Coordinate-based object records
--- START ---
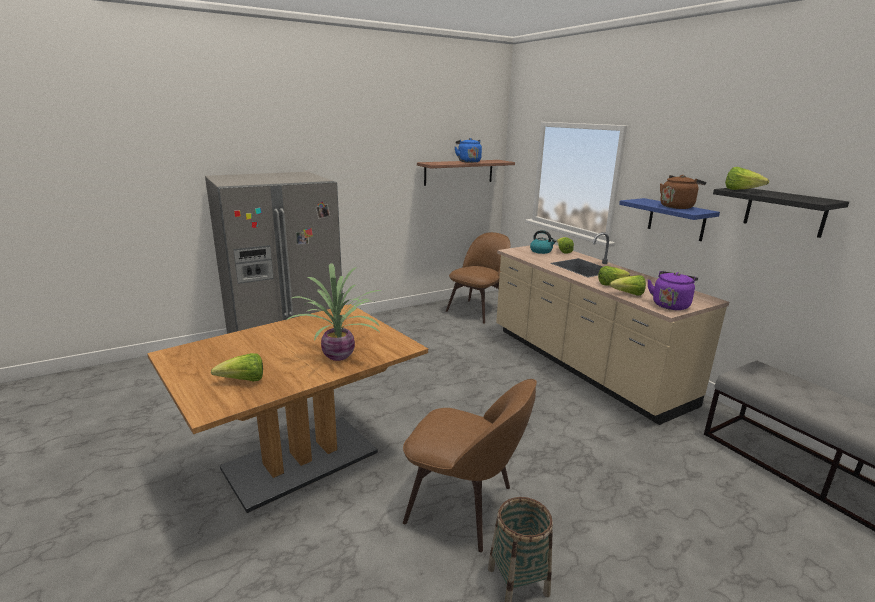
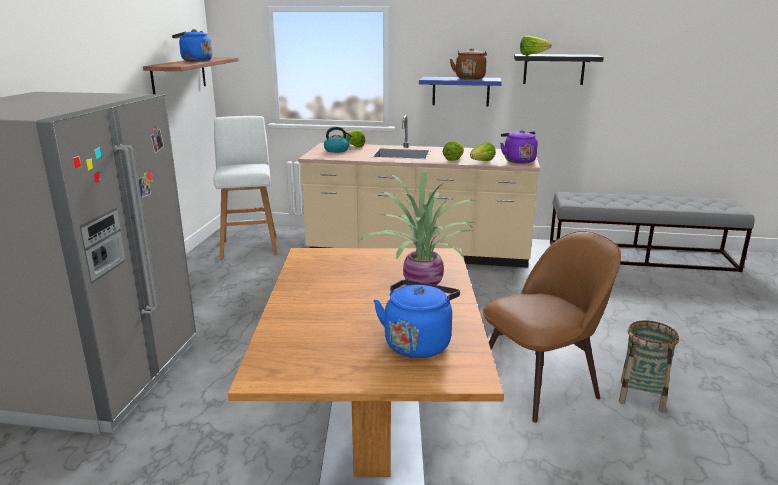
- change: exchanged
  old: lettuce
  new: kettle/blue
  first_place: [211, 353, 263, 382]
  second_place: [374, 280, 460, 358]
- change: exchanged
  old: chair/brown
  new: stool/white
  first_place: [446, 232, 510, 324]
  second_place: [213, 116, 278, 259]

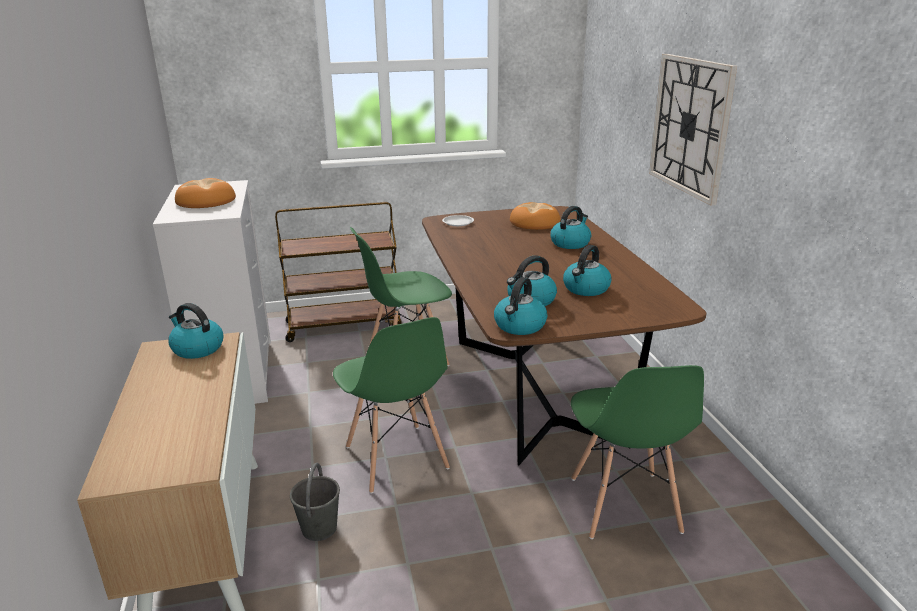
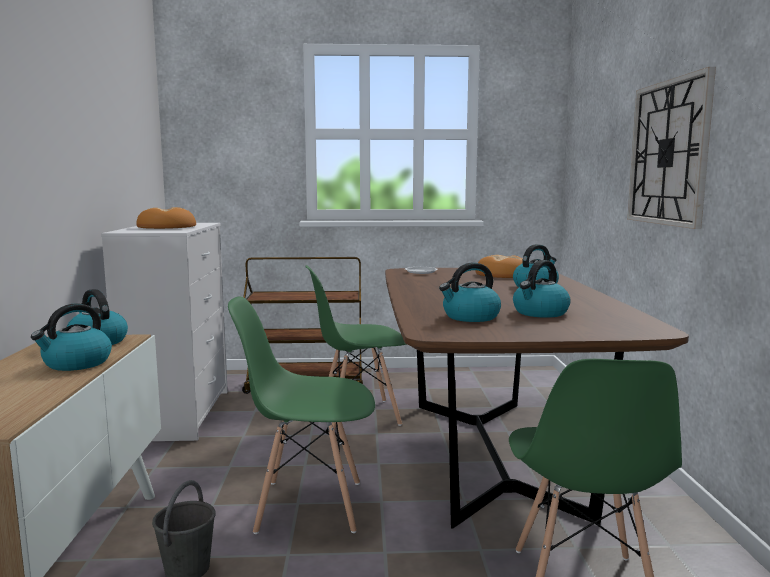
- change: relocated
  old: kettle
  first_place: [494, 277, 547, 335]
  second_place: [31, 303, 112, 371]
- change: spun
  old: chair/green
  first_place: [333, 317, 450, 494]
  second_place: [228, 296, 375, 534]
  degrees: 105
--- END ---
[Task requirements] Respond with one number only: how many lines of the data contain "change".

[Written answer] 4